Penyelenggaraan pemilu serentak diwarnai dengan pelbagai noda yang mencederai demokrasi dewasa ini.
Berdasarkan catatan Indonesia Corruption Watch (ICW) selama delapan tahun terakhir, terdapat 242 kepala daerah yang terseret dalam pusaran korupsi. Lebih rinci aktivis ICW Donal Fariz menyebutkan, dalam rentang Januari hingga Februari 2018, Komisi Pemberantasan Korupsi (KPK) sudah menjaring delapan kepala daerah. Sebanyak lima tersangka di antaranya diketahui mencalonkan kembali pada gelaran pilkada 2018.
Dia turut meyayangkan hal ini, apalagi belakangan muncul upaya intervensi sejumlah tangan dalam kerja KPK. Yang teranyar, Menteri Koordinator Bidang Politik, Hukum, dan Keamanan (Menkopolhumkam) Wiranto meminta KPK menunda pengusutan kasus korupsi, dengan dalih mengurangi kegaduhan politik. Fariz menilai jika usul Wiranto diamini, maka ini menjadi indikasi kemunduran negara dalam memastikan pemerintahan yang bersih dari korupsi. Lebih lanjut, itu mampu mencederai demokrasi rakyat.

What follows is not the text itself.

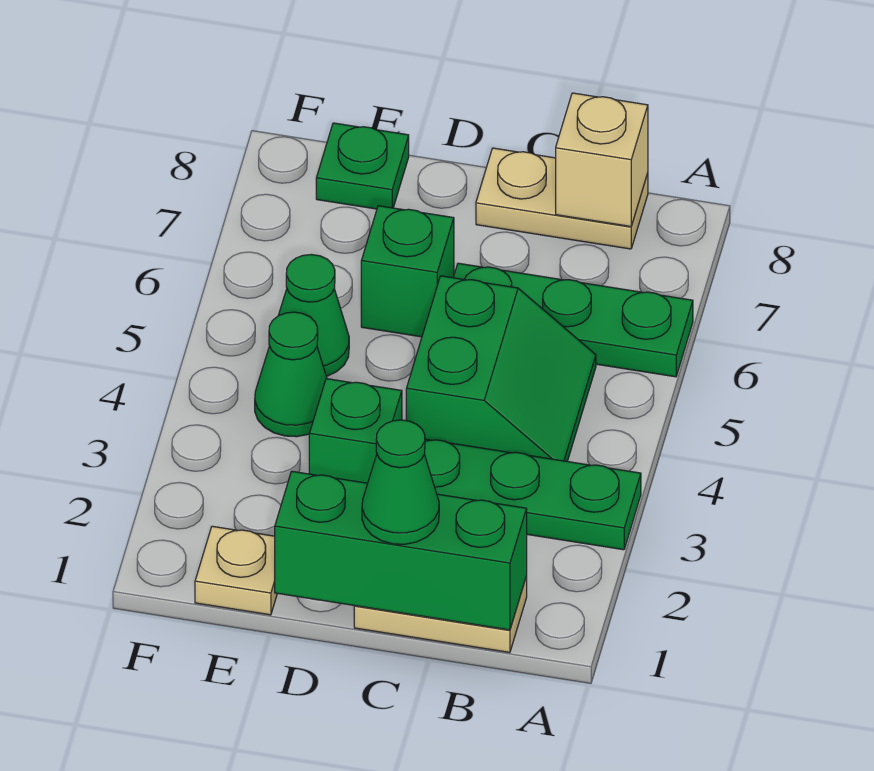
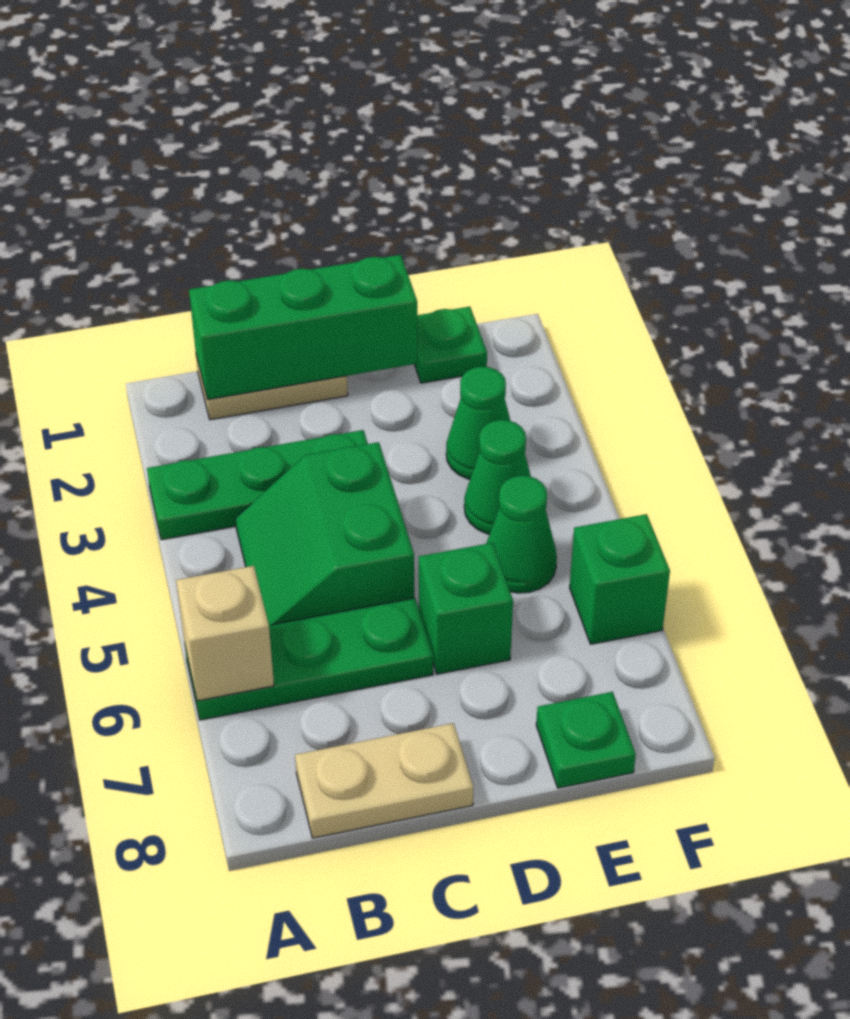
tan 1x1 brick [556,93,648,226] -> tan 1x1 brick moved to [176,566,274,701]
green 1x1 cone [362,420,439,544] -> green 1x1 cone moved to [446,367,510,479]
green 1x1 brick [309,379,402,483] -> green 1x1 brick moved to [570,514,670,644]
tan 1x1 plate [195,526,277,615] -> green 1x1 plate [415,307,487,383]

Untuk itu, begitu KPK memutuskan tetap melanjutkan proses hukum, Fariz sangat mendukungnya. Apalagi, penindakan terhadap kepala daerah yang terjerat korupsi, menegaskan hubungan sebab akibat dengan upaya pemenangan pilkada 2018.
Pasalnya, kasus yang melibatkan calon kepala daerah ini disebut-sebut guna mendanai pilkada yang berbiaya tinggi. Ongkos politik yang mahal tersebut, umumnya terletak pada pengeluaran ilegal seperti mahar politik, jual beli suara, suap penyelenggara, serta biaya lain berupa pendanaan saksi.
Merujuk pada mahalnya biaya politik yang melahirkan korupsi berjamaah kader parpol dan calon kepala daerah, ICW menaruh harapan besar pada penyelenggara pemilu. Namun sayangnya, integritas penyelenggara pemilu justru dipertanyakan akhir-akhir ini.